=== Extracted data ===

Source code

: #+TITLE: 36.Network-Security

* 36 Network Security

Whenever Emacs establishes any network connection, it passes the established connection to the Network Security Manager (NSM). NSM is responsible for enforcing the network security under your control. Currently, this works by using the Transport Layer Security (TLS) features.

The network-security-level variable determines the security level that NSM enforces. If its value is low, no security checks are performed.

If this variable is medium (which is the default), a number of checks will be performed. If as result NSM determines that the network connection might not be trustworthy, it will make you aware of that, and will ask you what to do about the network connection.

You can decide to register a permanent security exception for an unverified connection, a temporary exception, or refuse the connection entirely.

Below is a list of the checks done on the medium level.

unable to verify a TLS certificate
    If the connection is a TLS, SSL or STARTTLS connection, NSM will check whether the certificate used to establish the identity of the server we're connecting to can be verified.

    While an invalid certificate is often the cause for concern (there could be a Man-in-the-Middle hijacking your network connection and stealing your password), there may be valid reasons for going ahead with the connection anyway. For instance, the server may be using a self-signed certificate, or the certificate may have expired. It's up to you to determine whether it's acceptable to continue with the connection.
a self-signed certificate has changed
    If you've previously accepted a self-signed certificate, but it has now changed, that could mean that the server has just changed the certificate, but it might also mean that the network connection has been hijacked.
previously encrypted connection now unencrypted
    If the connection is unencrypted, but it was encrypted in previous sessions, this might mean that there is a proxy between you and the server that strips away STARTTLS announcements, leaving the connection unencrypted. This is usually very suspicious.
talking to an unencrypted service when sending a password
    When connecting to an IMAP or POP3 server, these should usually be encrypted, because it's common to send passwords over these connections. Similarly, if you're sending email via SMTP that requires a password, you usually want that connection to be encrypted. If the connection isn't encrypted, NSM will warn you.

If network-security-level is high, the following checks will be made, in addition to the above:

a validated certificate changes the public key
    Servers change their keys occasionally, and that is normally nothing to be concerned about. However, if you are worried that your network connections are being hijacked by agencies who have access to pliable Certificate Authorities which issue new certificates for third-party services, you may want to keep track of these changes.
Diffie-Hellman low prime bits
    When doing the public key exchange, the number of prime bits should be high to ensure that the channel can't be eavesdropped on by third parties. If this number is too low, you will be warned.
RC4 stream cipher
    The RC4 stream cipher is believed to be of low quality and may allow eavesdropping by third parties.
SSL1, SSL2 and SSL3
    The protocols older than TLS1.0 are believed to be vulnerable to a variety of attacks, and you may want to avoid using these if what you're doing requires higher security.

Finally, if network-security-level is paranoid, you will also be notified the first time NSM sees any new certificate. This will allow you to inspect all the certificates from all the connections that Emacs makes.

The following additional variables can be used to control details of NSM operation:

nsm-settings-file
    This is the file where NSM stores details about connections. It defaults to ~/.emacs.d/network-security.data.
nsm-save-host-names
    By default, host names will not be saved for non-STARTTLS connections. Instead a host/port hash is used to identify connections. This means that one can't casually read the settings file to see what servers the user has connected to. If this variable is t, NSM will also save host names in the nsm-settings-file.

===

» **What you are asked to do**:
Across the records above, return every line that contains the word "public".

» **Worked solution**:
a validated certificate changes the public key
    When doing the public key exchange, the number of prime bits should be high to ensure that the channel can't be eavesdropped on by third parties. If this number is too low, you will be warned.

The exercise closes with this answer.